## Work order
Write out the lines of the entries below, from the line containing "Sicher ist sicher" through the end of the entries, both included, as a JSON list of strings with one string per line. Leave out blank lines.
[[ Data for processing open ]]
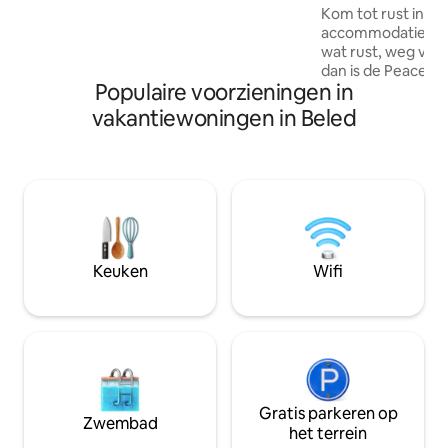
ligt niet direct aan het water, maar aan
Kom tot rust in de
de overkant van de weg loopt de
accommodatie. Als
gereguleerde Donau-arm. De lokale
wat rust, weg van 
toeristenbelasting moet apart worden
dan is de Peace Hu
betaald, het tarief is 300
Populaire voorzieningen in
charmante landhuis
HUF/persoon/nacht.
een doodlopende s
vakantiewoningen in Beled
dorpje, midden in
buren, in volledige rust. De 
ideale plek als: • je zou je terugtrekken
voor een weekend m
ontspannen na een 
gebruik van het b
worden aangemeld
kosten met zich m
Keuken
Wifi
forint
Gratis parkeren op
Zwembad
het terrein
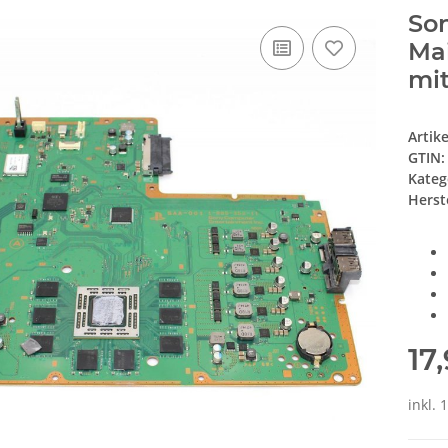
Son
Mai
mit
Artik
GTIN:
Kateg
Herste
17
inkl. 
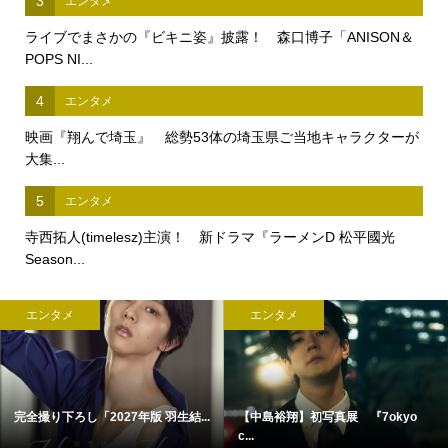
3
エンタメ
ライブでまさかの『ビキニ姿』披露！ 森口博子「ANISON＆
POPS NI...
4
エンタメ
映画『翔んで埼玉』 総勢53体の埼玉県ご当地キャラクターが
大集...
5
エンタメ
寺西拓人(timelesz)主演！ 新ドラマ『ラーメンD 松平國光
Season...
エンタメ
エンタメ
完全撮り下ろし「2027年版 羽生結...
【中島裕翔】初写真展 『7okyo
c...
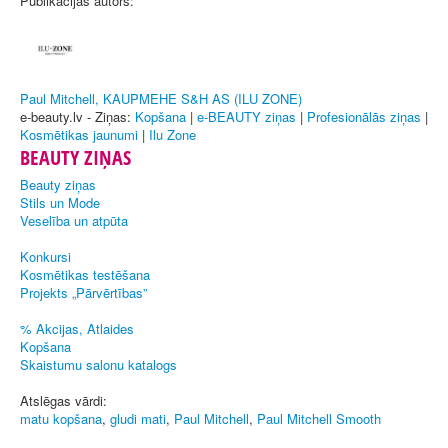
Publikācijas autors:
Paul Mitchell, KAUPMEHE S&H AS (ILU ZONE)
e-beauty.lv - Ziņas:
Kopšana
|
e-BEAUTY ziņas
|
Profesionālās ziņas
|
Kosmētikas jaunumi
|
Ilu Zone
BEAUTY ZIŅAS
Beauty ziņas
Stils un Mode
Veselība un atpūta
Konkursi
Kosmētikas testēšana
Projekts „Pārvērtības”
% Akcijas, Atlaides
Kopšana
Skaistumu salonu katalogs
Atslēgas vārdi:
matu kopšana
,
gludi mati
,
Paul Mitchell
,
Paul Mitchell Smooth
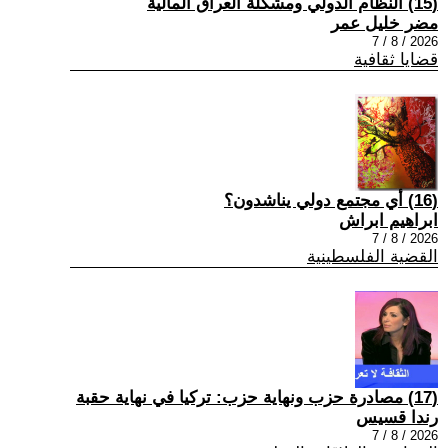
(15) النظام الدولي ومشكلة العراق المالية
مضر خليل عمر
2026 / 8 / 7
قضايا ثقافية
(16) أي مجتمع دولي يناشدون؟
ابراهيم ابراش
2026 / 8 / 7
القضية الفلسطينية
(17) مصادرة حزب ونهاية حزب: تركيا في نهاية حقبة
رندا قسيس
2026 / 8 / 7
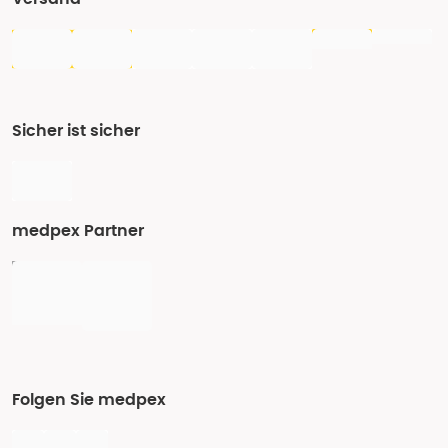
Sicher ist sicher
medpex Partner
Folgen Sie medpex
[[ Data for processing closed ]]
## Answer space
[
  "Sicher ist sicher",
  "medpex Partner",
  "Folgen Sie medpex"
]